Only the lines from the one containing "fortalecer e desenvolver" to the end of the records belong in the answer; repeat them exactly and drop the pictures.

---*---

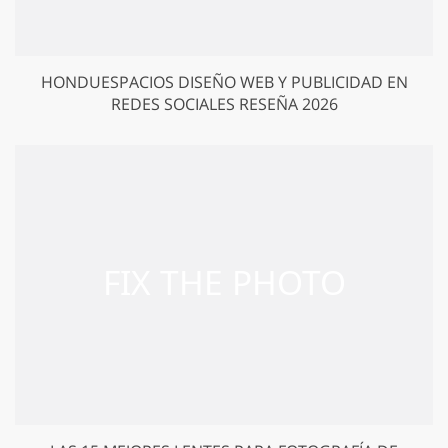
HONDUESPACIOS DISEÑO WEB Y PUBLICIDAD EN
REDES SOCIALES RESEÑA 2026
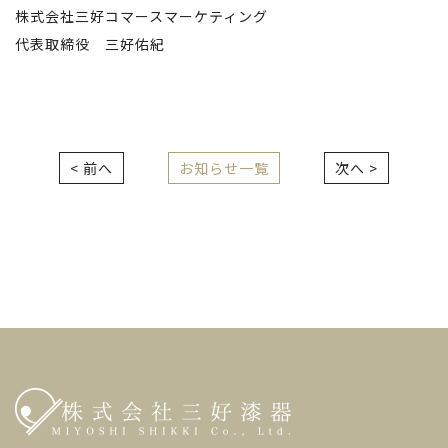
株式会社三好コマースマーケティング
代表取締役 三好佑紀
< 前へ
お知らせ一覧
次へ >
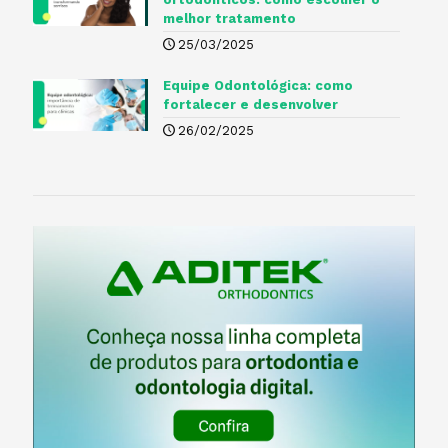
melhor tratamento
25/03/2025
Equipe Odontológica: como
fortalecer e desenvolver
26/02/2025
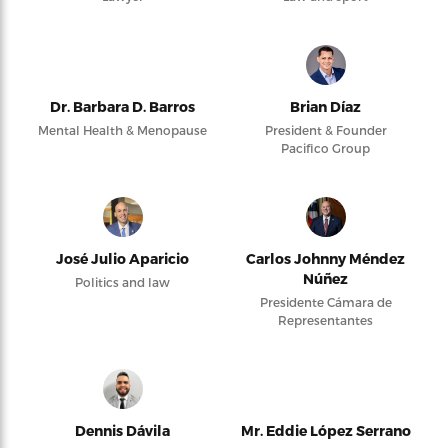
Dr. Barbara D. Barros
Brian Díaz
Mental Health & Menopause
President & Founder
Pacifico Group
José Julio Aparicio
Carlos Johnny Méndez
Núñez
Politics and law
Presidente Cámara de
Representantes
Dennis Dávila
Mr. Eddie López Serrano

---*---

▶ **SOLUTION TO THIS EXERCISE**:
fortalecer e desenvolver
26/02/2025
Dr. Barbara D. Barros
Brian Díaz
Mental Health & Menopause
President & Founder
Pacifico Group
José Julio Aparicio
Carlos Johnny Méndez
Núñez
Politics and law
Presidente Cámara de
Representantes
Dennis Dávila
Mr. Eddie López Serrano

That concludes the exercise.